Atheists recognize that taking a strong position--absolutely, positively, there is no god--comes across as dogmatic and intolerant.  Although many atheists espouse the strong position, the leaders of the atheism movement prefer the weak definition--there is no credible evidence showing that God exists--not only  because the strong position appears intolerant, but also because "it does sound rather untenable."  They acknowledge that the most persistent objection to the strong position of atheism is that it sounds dogmatic and unscientific.  Advancing the strong position in public debate forces all atheists (both strong-position and weak-position) to prove the nonexistence of God, invoking the burden of proof. 

Atheists are quick to acknowledge that the strong position has disadvantages in public discussions at the popular level because it is easy to portray as dogmatic, unreasonable, and thus unscientific. To avoid public relations and marketing embarrassments, the atheism movement tries to show that the strong position of atheism, far from being the only form of atheism, is the rarest among atheistic positions.  Instead, they advance the weak position of atheism.  From this perspective, they shift the burden of proof to the theists.  Here is how Positive Atheism magazine describes the ideal sequence when an atheist talks to a theist about the existence of God.

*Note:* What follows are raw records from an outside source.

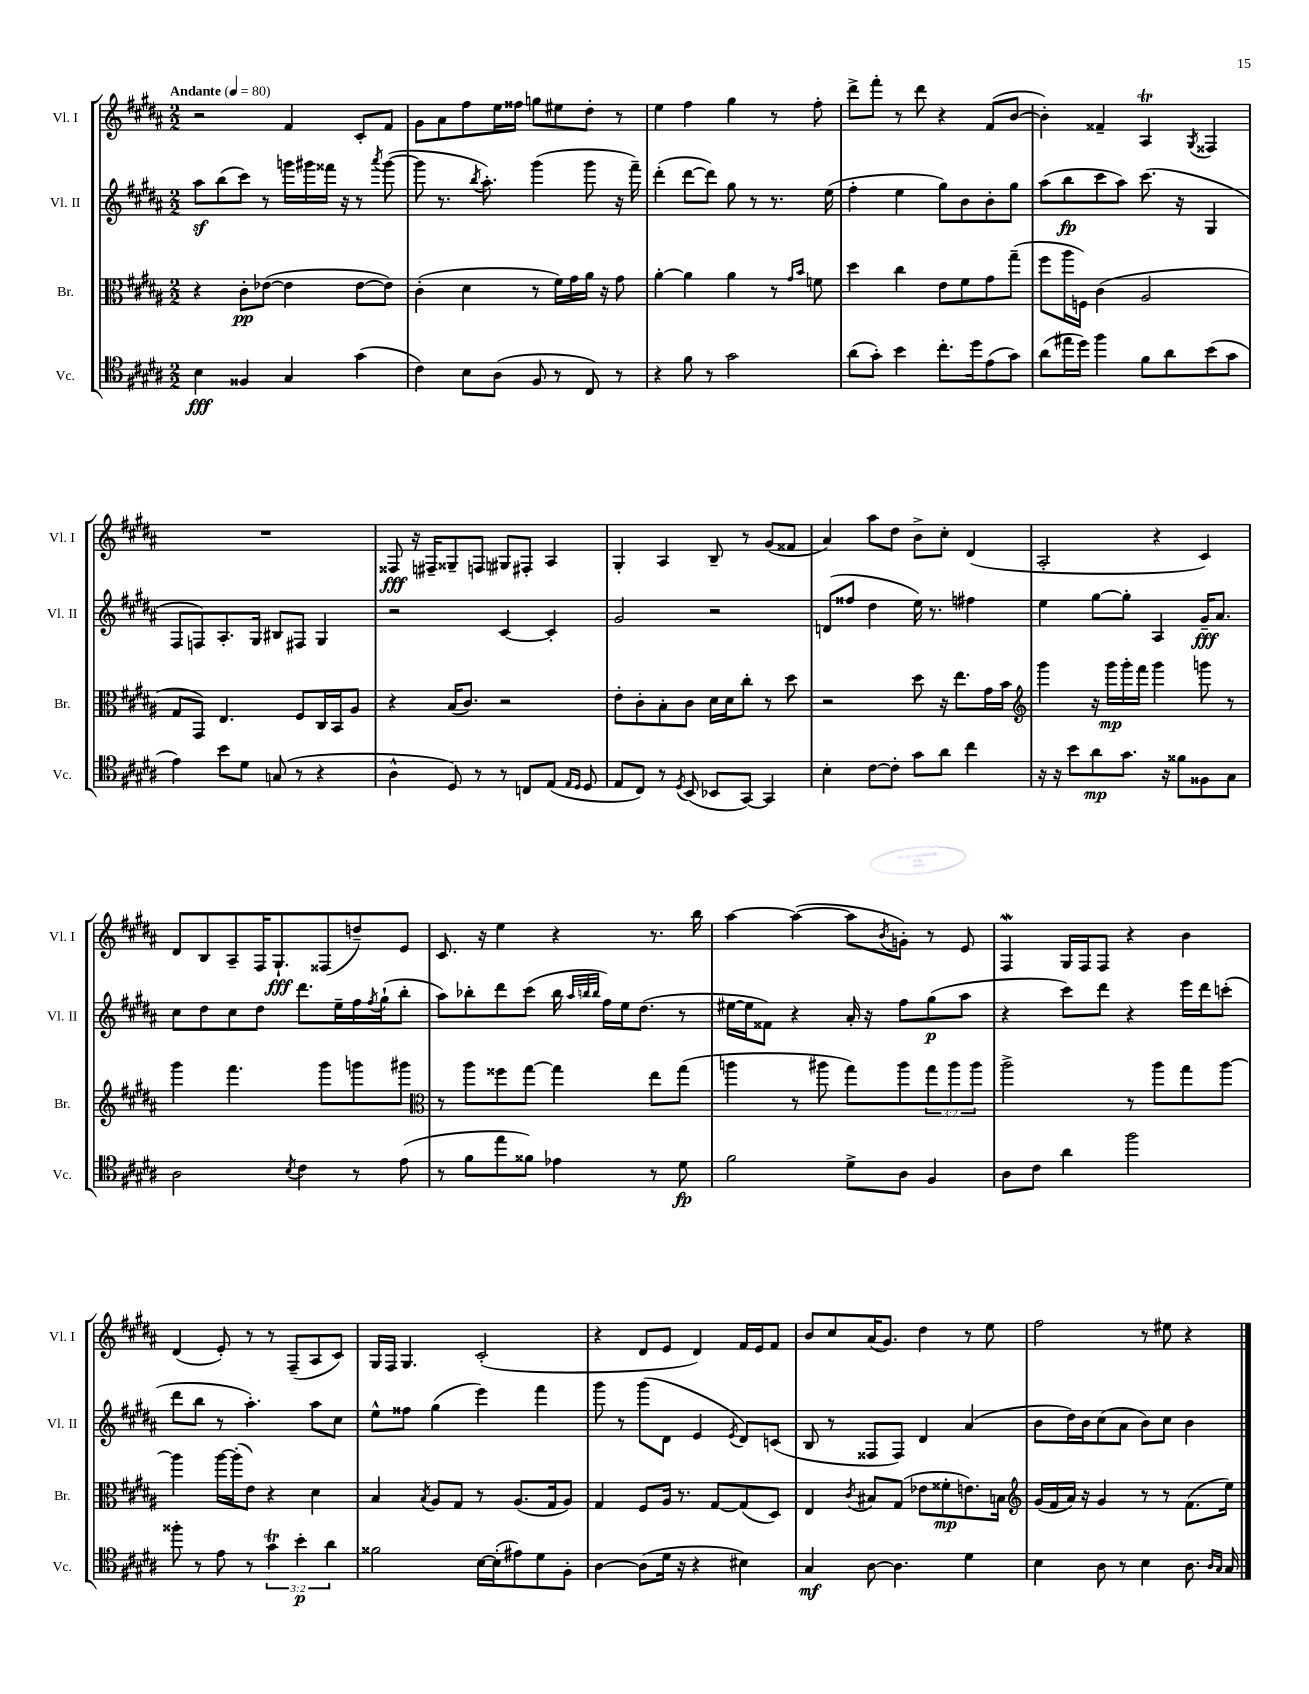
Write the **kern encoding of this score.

**kern	**kern	**kern	**kern
*staff4	*staff3	*staff2	*staff1
*clefC4	*clefC3	*clefG2	*clefG2
*k[f#c#g#d#a#]	*k[f#c#g#d#a#]	*k[f#c#g#d#a#]	*k[f#c#g#d#a#]
*M2/2	*M2/2	*M2/2	*M2/2
*MM80	*MM80	*MM80	*MM80
4B	4r	8aa#	2r
.	.	(8bb	.
4F##	8c#'	8ccc#)	.
.	([8e-	8r	.
4G#	4e-]	16ggg	4f#
.	.	16ggg#	.
.	.	16fff##	.
.	.	16r	.
(4g#	[8e-	8r	8c#'
.	.	8qaaa#	.
.	8e-])	([8ggg#	8f#
=	=	=	=
4c#)	(4c#'	8ggg#]	8g#
.	.	8.r	8a#
8B	4d#	.	8ff#
.	.	8qbb	.
.	.	8.aa#')	.
(8A#	.	.	16ee
.	.	.	16ff##
8F#	8r	(4ggg#	8gg
8r	16f#)	.	8ee#
.	16g#	.	.
8C#)	16a#	8ggg#	8dd#'
.	16r	.	.
8r	8g#	16r	8r
.	.	16fff#~)	.
=	=	=	=
4r	[4a#'	(4ddd#'	4ee
8f#	4a#]	[8ddd#	4ff#
8r	.	8ddd#])	.
2g#	4a#	8gg#	4gg#
.	.	8r	.
.	8r	8.r	8r
.	16qqg#	.	.
.	16qqb	.	.
.	8f	.	8ff#'
.	.	(16ee	.
=	=	=	=
(8a#	4dd#	4ff#'	8ddd#^
8g#')	.	.	8fff#'
4b	4cc#	4ee	8r
.	.	.	8ddd#
8.cc#'	8e	8gg#)	4r
.	8f#	8b	.
16dd#	.	.	.
(8e	8g#	8b'	(8f#
8g#)	(8gg#~	8gg#	[8b
=	=	=	=
(8a#	8ff#	(8aa#	4b'])
16ee#	16aa#	8bb	.
16dd#)	16F)	.	.
4ff#	(4c#	8ccc#	4f##~
.	.	8aa#)	.
8f#	2A#	(8.ccc#	4A#
8a#	.	.	.
.	.	16r	.
.	.	.	8qG#
(8b	.	4G#	4F##
8g#	.	.	.
=	=	=	=
4e)	8G#	8F#	1r
.	8GG#)	8F)	.
8b	4.E	8.A#'	.
8d#	.	.	.
.	.	16G#	.
(8G	.	8B#	.
8r	8F#	8F#	.
4r	16C#	4G#	.
.	16BB	.	.
.	8A#	.	.
=	=	=	=
4A#^^	4r	2r	8F##
.	.	.	16r
.	.	.	16F#~
8D#)	(16B	.	8G##~
.	8.c#)	.	.
8r	.	.	8F
8r	2r	[4c#	8G#
8C	.	.	8F#'
(8E	.	4c#']	4A#
16qqE	.	.	.
16qqD#	.	.	.
8D#	.	.	.
=	=	=	=
8E	8e'	2g#	4G#'
8C#)	8c#'	.	.
8r	8B'	.	4A#
8qD#	.	.	.
(8BB	8c#	.	.
8BB-	16d#	2r	8B~
.	16d#	.	.
[8GG#)	8cc#'	.	8r
4GG#]	8r	.	(8g#
.	8dd#	.	8f##
=	=	=	=
4B'	2r	(8d	4a#)
.	.	8ff##	.
[8c#	.	4dd#	8aa#
8c#']	.	.	8dd#
8g#	8dd#	16ee)	8b^
.	.	8.r	.
8a#	16r	.	8cc#'
.	8.ee	.	.
4cc#	.	4ff#	(4d#
.	16g#	.	.
.	16b	.	.
=	=	=	=
*	*clefG2	*	*
16r	4ggg#	4ee	2A#'
16r	.	.	.
8b	.	.	.
8a#	16r	[8gg#	.
.	16ggg#	.	.
8.g#	16ggg#'	8gg#']	.
.	16fff#	.	.
.	4ggg#	4A#	4r
16r	.	.	.
8f##	.	.	.
8F##	8ggg	16g#~	4c#)
.	.	8.a#	.
8G#	8r	.	.
=	=	=	=
2A#	4ggg#	8cc#	8d#
.	.	8dd#	8B
.	4.fff#	8cc#	8A#~
.	.	8dd#	16F#
.	.	.	8.G#`
8qB	.	.	.
4c#	.	8.ddd#	.
.	8ggg#	.	(8F##
.	.	16ee~	.
8r	8ggg	16ff#	8dd~)
.	.	8qff#	.
.	.	(16gg#`	.
(8e	8ggg#	8bb'	8e
=	=	=	=
*	*clefC3	*	*
8r	8r	8aa#)	8.c#
8f#	8aa#	8bb-'	.
.	.	.	16r
8ee	8ff##	8ddd#	4ee
8f##)	[8gg#	(8ccc#	.
4e-	4gg#]	16bb-	4r
.	.	32qqaa#	.
.	.	32qqbb	.
.	.	32qqbb	.
.	.	16ff#)	.
.	.	16ee	.
.	.	(8.dd#	.
8r	8ee	.	8.r
8d#	(8gg#	8r	.
.	.	.	16bb
=	=	=	=
2f#	4aa	[16ee#	[4aa#
.	.	16ee#]	.
.	.	8f##)	.
.	8r	4r	(4aa#_
.	8aa#	.	.
8d#^	8gg#)	16a#'	8aa#]
.	.	16r	.
.	.	.	8qb
8A#	8aa#	8ff#	8g')
4F#	12gg#	(8gg#	8r
.	12aa#	.	.
.	.	8aa#	8e
.	12aa#	.	.
=	=	=	=
8A#	2aa#^	4r	4F#
8c#	.	.	.
4a#	.	8ccc#)	16G#
.	.	.	16F#
.	.	8ddd#	8F#
2ff#	8r	4r	4r
.	8aa#	.	.
.	8gg#	16eee	4b
.	.	16ddd#	.
.	[8aa#	(8ccc'	.
=	=	=	=
8ff##'	4aa#]	8ddd#	(4d#
8r	.	8bb	.
8e	[16aa#	8r	8e')
.	(16aa#']	.	.
8r	8e)	4.aa#')	8r
6g#	4r	.	8r
.	.	.	(8F#~
6b'	.	.	.
.	4d#	8aa#	8A#
6a#	.	.	.
.	.	8cc#	8c#)
=	=	=	=
2f##	4B	8ee^^	16G#
.	.	.	16F#
.	.	8ff##	4.G#
.	8qB	.	.
.	8A#	(4gg#	.
.	8G#	.	.
[16B	8r	4eee)	(2c#'
(16B']	.	.	.
8e#)	(8.A#	.	.
8d#	.	4fff#	.
.	16G#	.	.
8F#'	8A#)	.	.
=	=	=	=
[4A#	4G#	8ggg#	4r
.	.	8r	.
(8A#]	8F#	(8ggg#	8d#
16d#	16A#	8d#	8e
16r	8.r	.	.
4r	.	4e	4d#)
.	[8G#	.	.
.	.	8qe	.
4B#)	(8G#]	8d#)	16f#
.	.	.	16e
.	8D#)	(8c	8f#
=	=	=	=
4G#	4E	8B	8b
.	.	8r	8cc#
.	8qc#	.	.
[8A#	8B#	8F##	(16a#
.	.	.	8.g#)
4.A#]	(8G#	8F##)	.
.	8e-	4d#	4dd#
.	8f##'	.	.
4d#	8.e)	(4a#	8r
.	.	.	8ee
.	16B	.	.
=	=	=	=
*	*clefG2	*	*
4B	(16g#	8b	2ff#
.	16f#	.	.
.	16a#)	16dd#)	.
.	16r	16b	.
8A#	4g#	(8cc#	.
8r	.	8a#	.
4B	8r	8b)	8r
.	8r	8cc#	8ee#
8.A#	(8.f#	4b	4r
16qqA#	.	.	.
16qqG#	.	.	.
16G#	16ee)	.	.
==	==	==	==
*-	*-	*-	*-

  • It must be realized that we are dealing entirely with claims -- claims that various deities exist.
  • In discussing such claims, it is always the person making the claim [the theist] who is responsible for providing evidence and strong argument. 
  • The person listening to the claim [the atheist] need not make any argument at all. 

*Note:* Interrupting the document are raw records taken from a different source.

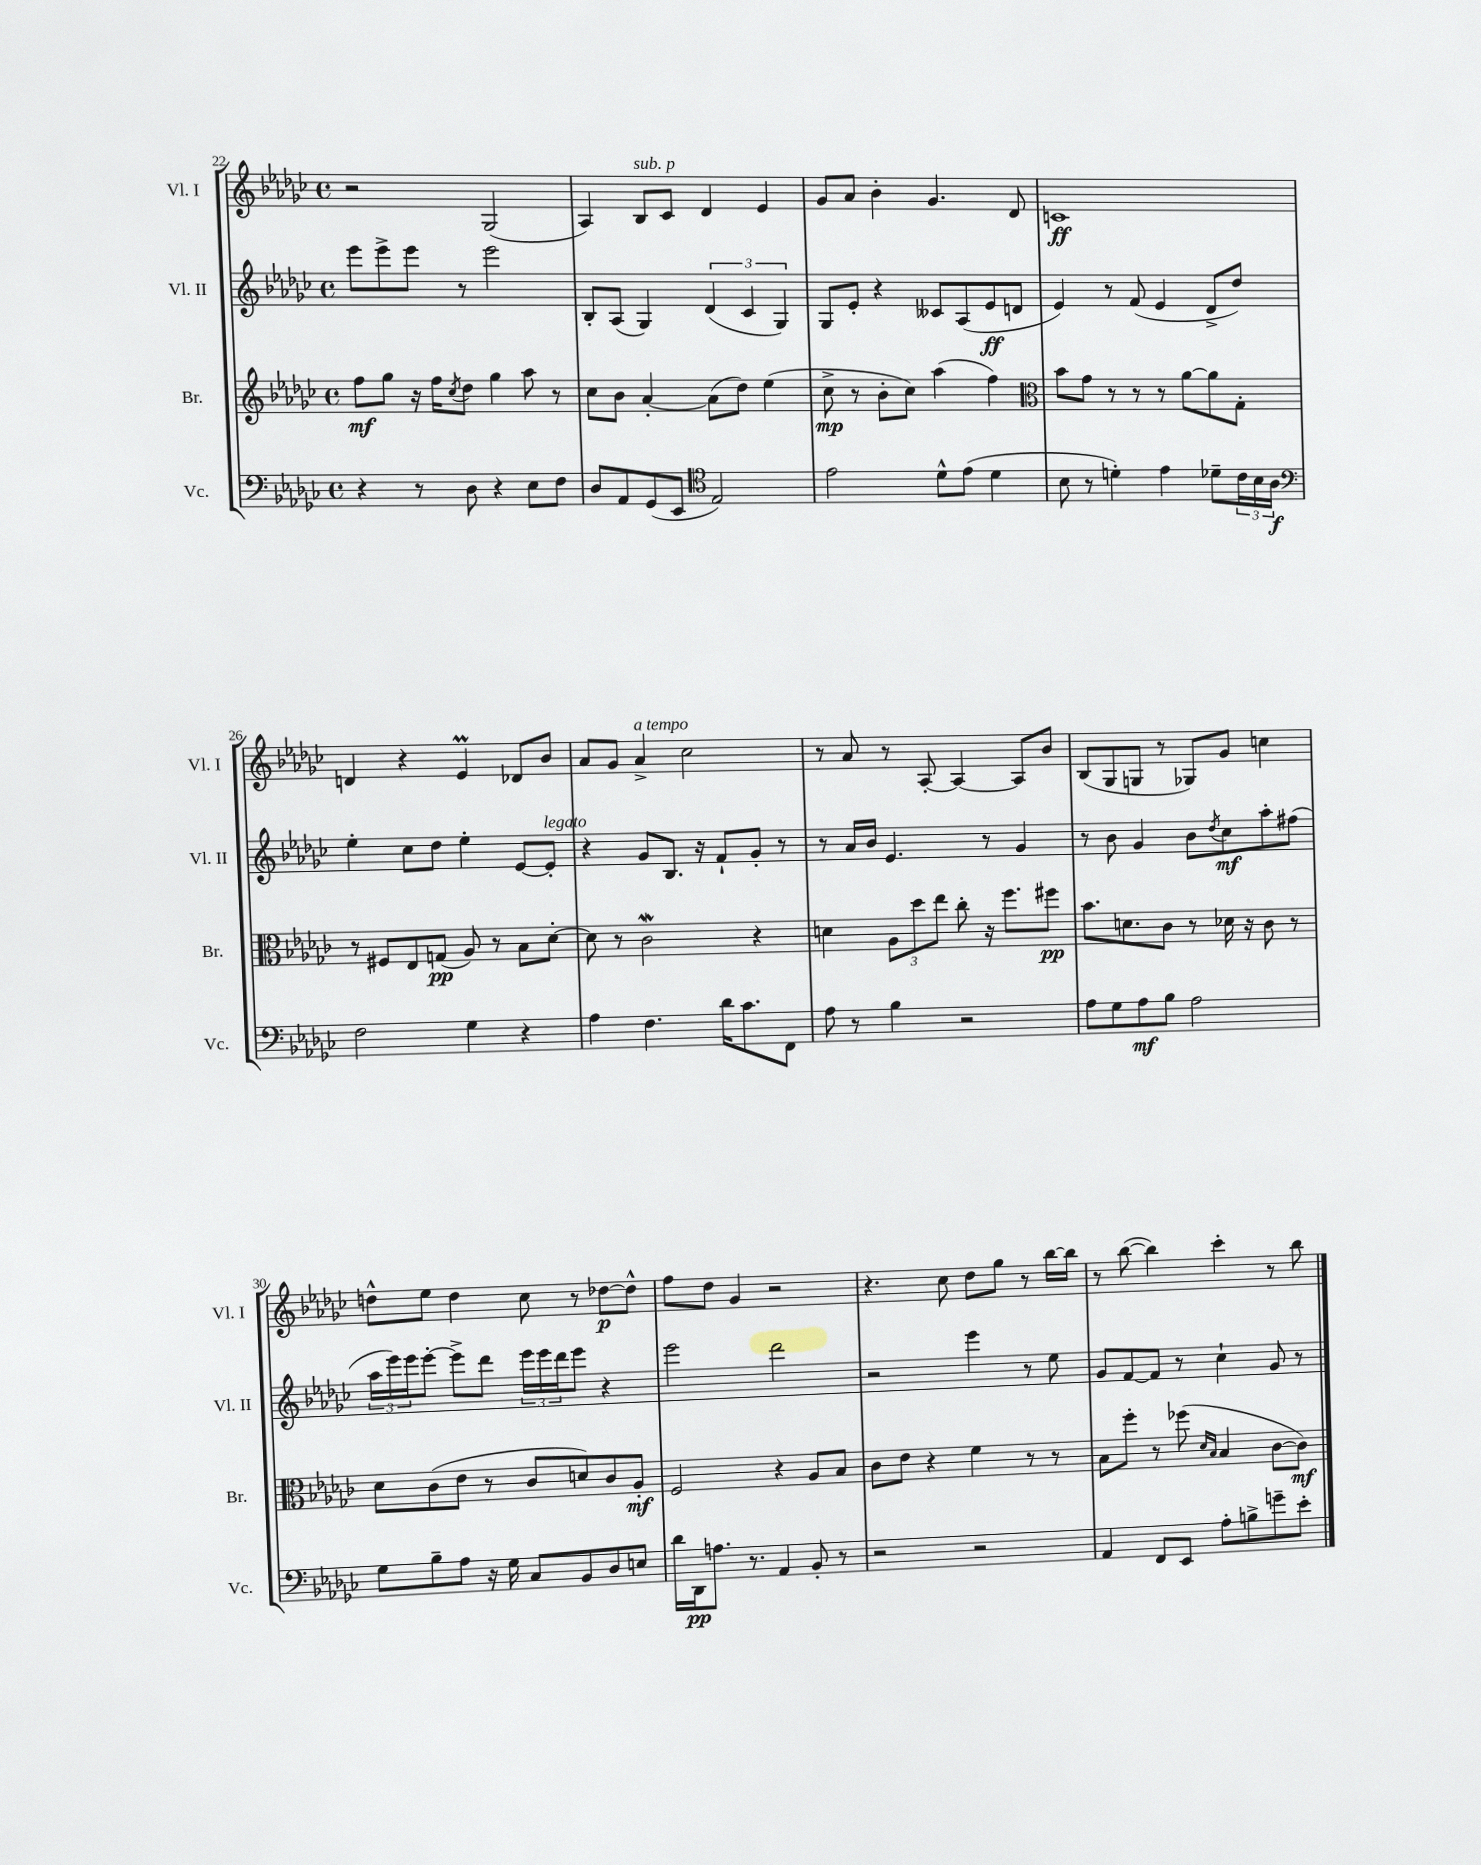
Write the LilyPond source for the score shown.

<<
\new StaffGroup <<
\new Staff = "s0" \with { instrumentName = "Vl. I" shortInstrumentName = "Vl. I" } {
    \clef treble \key ges \major \defaultTimeSignature \time 4/4
    r2 ges2( |
    aes4) bes8^\markup { \italic "sub. p" } ces'8 des'4 ees'4 |
    ges'8 aes'8 bes'4-. ges'4. des'8 |
    c'1\ff |
    d'4 r4 ees'4\prall des'8 bes'8 |
    aes'8 ges'8 aes'4->^\markup { \italic "a tempo" } ces''2 |
    r8 aes'8 r8 aes8~-. aes4~ aes8 bes'8 |
    bes8( ges8 g8 r8 ges8) ges'8 c''4 |
    d''8-^ ees''8 d''4 ces''8 r8 des''8~\p des''8-^ |
    f''8 des''8 ges'4 r2 |
    r4. ces''8 des''8 ges''8 r8 bes''16~ bes''16 |
    r8 bes''8~( bes''4) ces'''4-. r8 bes''8 \bar "|." |
}
\new Staff = "s1" \with { instrumentName = "Vl. II" shortInstrumentName = "Vl. II" } {
    \clef treble \key ges \major \defaultTimeSignature \time 4/4
    ees'''8 ees'''8-> ees'''8 r8 ees'''2 |
    bes8-. aes8( ges4) \tuplet 3/2 { des'4( ces'4 ges4) } |
    ges8 ees'8-. r4 ceses'8 aes8( ees'8\ff d'8 |
    ees'4) r8 f'8( ees'4 des'8-> des''8) |
    ees''4-. ces''8 des''8 ees''4-. ees'8~ ees'8-.^\markup { \italic "legato" } |
    r4 ges'8 bes8. r16 f'8-! ges'8-. r8 |
    r8 aes'16 bes'16 ees'4. r8 ges'4 |
    r8 bes'8 ges'4 bes'8 \acciaccatura { des''8 } ces''8\mf aes''8-. fis''8( |
    \tuplet 3/2 { aes''16 ees'''16) ees'''16 } ees'''8~-. ees'''8-> des'''8 \tuplet 3/2 { ees'''16 ees'''16 des'''16 } ees'''8 r4 |
    ees'''2 des'''2 |
    r2 ees'''4 r8 ees''8 |
    ges'8 f'8~ f'8 r8 ces''4-! ges'8 r8 \bar "|." |
}
\new Staff = "s2" \with { instrumentName = "Br." shortInstrumentName = "Br." } {
    \clef treble \key ges \major \defaultTimeSignature \time 4/4
    f''8\mf ges''8 r16 f''16 \acciaccatura { ces''8 } des''8 ges''4 aes''8 r8 |
    ces''8 bes'8 aes'4~-. aes'8( des''8) ees''4( |
    ces''8->\mp r8 bes'8-. ces''8) aes''4( f''4) |
    \clef alto bes'8 ges'8 r8 r8 r8 aes'8~ aes'8 ges8-. |
    r8 fis8 ees8 g8\pp( aes8) r8 bes8 des'8~-. |
    des'8 r8 ces'2\mordent r4 |
    d'4 \tuplet 3/2 { aes8 des''8 ees''8 } ces''8-. r16 f''8. fis''8\pp |
    bes'8. d'8. ces'8 r8 des'16 r16 ces'8 r8 |
    des'8 ces'8( ees'8 r8 ces'8 d'8) ces'8 aes8-.\mf |
    f2 r4 aes8 bes8 |
    ces'8 ees'8 r4 f'4 r8 r8 |
    bes8 f''8-. r8 fes''8( \grace { des'16 bes16 } bes4 ces'8~ ces'8\mf) \bar "|." |
}
\new Staff = "s3" \with { instrumentName = "Vc." shortInstrumentName = "Vc." } {
    \clef bass \key ges \major \defaultTimeSignature \time 4/4
    r4 r8 des8 r4 ees8 f8 |
    des8 aes,8 ges,8( ees,8 \clef tenor ees2) |
    ees'2 des'8-^ ees'8( des'4 |
    bes8 r8 d'4-.) ees'4 des'8-- \tuplet 3/2 { ces'16 bes16 aes16\f } |
    \clef bass f2 ges4 r4 |
    aes4 f4. des'16 ces'8. f,8 |
    aes8 r8 bes4 r2 |
    aes8 ges8 aes8\mf bes8 aes2 |
    ges8 bes8-- aes8 r16 ges16 ces8 bes,8 des8 e8 |
    des'16 des,16\pp a8. r8. aes,4 bes,8-. r8 |
    r2 r2 |
    aes,4 f,8 ees,8 aes8-. b8-> g'8-- ees'8-. \bar "|." |
}
>>
>>
\layout { \context { \Score currentBarNumber = #22 } }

  • The listener [the atheist] does not need to disprove a claim in order to reject it. 
  • If the person making the claim [the theist] fails to make a convincing case, the listener rightly rejects the claim as falsehood (or suspends judgment, based upon the strength of the claim).   In either event, the listener ends up lacking a belief in the object of the claim.
  • It is never the negative [weak-position] atheist's responsibility to prove or disprove anything. That job belongs to the person making the claim, which is the theist.